ИСХОДНЫЙ ТЕКСТ -
════════════════════

Снижение процента сбережений у престарелых отчасти отражает меньший интерес к следующему поколению. Современные способы жизни ослабляют предпочтения, которые в прошлом могли способствовать сбережениям для их прямой передачи по наследству. После распада большой семьи в наше время широкого расселения престарелые меньше интересуются благополучием своих родных, которых они могут едва знать или потерять соприкосновение с ними (42). Престарелые могут также сказать, что при повышении уровня технологии люди будут в будущем богаче, чем в наше время, и что вследствие этого передача даров из настоящего в будущее была бы извращенной передачей их от сравнительно бедных (живущих теперь) сравнительно богатым (которые будут жить потом).

В прошлом американцы тоже больше сберегали, и не потому, что у них были более низкие проценты временного предпочтения, а потому, что они жили в экономике, где им неизбежно приходилось больше сберегать. Например, значительная часть сбережений, переходивших в конечном счете по наследству к младшему поколению, сберегалась вовсе не с этой целью. Поскольку люди не знали, как долго они проживут, и зависели в старости от собственных сбережений, каждому приходилось приготовиться к возможности, что он окажется одним из счастливцев, которые доживут до глубокой старости. В таком мире человек должен был немало сберегать на старость, а в старости не расточать свои сбережения. Без общественных или частных пенсий необходимо было сберегать деньги на старость и в том случае, если прибыль на эти сбережения была отрицательна. (И в самом деле, она была очень низка — в течение пятидесяти лет, с 1920 до 1970 г., доход с векселей казначейства, с поправкой на инфляцию, составлял в Соединенных Штатах один процент.) Если человек не делал сбережений, на старости он должен был умереть с голода. Если человеку не везло и он умирал, прожив среднее число лет, то неудивительно, что оставшиеся от него ресурсы доставались его ближайшему родственнику, а не случайному человеку. Поведение, рациональное для каждого индивида в отдельности (вести себя так, будто он собирается прожить сто лет), приводило всех индивидов в совокупности к чрезмерной бережливости.

════════════════════

ПРЕДОСТАВЛЕННЫЕ ЗАПИСИ -
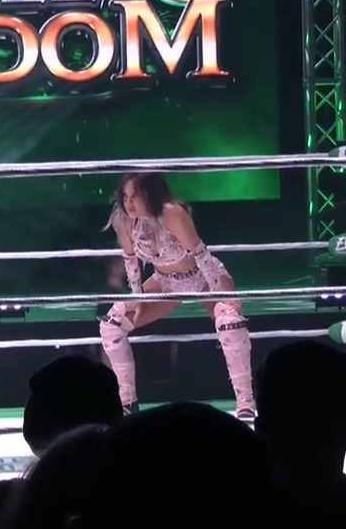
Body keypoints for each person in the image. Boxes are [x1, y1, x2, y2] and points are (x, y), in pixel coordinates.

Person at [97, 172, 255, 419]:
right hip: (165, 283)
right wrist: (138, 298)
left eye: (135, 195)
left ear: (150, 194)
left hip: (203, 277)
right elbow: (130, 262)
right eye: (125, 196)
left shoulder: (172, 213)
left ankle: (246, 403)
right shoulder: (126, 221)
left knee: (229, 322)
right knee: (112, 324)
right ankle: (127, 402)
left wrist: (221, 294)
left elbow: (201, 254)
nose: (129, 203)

════════════════════

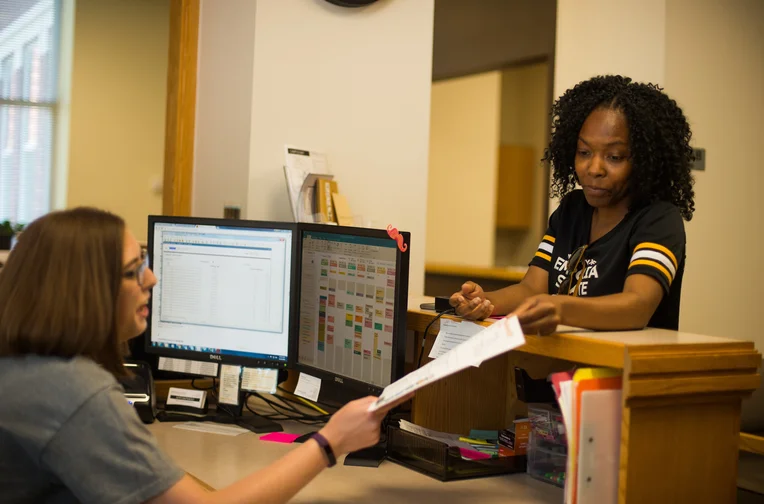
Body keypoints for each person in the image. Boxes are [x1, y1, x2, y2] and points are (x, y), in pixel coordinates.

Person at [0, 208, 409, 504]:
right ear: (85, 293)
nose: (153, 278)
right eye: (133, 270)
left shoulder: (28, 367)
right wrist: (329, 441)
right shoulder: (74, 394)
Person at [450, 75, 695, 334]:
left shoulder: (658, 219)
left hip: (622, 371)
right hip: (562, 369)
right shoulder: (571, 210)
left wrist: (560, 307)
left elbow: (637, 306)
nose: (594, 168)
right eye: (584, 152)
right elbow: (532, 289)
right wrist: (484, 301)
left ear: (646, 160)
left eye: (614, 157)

════════════════════

ЗАДАНИЯ УПРАЖНЕНИЯ -
A: Процитируйте из текста о сбережениях отрывок от слов «Снижение процента сбережений» до слов «будут жить потом).» включительно.
B: Ответьте на вопросы по тексту о сбережениях.
(i) Благополучием кого, по тексту, престарелые меньше интересуются после распада большой семьи?
(ii) Каким был в Соединенных Штатах доход с векселей казначейства с поправкой на инфляцию с 1920 до 1970 г.?
(iii) К чему приводило всех индивидов в совокупности поведение, рациональное для каждого в отдельности?
Записи для работы не понадобятся.

ОТВЕТЫ К УПРАЖНЕНИЮ -
A:
Снижение процента сбережений у престарелых отчасти отражает меньший интерес к следующему поколению. Современные способы жизни ослабляют предпочтения, которые в прошлом могли способствовать сбережениям для их прямой передачи по наследству. После распада большой семьи в наше время широкого расселения престарелые меньше интересуются благополучием своих родных, которых они могут едва знать или потерять соприкосновение с ними (42). Престарелые могут также сказать, что при повышении уровня технологии люди будут в будущем богаче, чем в наше время, и что вследствие этого передача даров из настоящего в будущее была бы извращенной передачей их от сравнительно бедных (живущих теперь) сравнительно богатым (которые будут жить потом).

B:
(i) Благополучием своих родных.
(ii) Один процент.
(iii) К чрезмерной бережливости.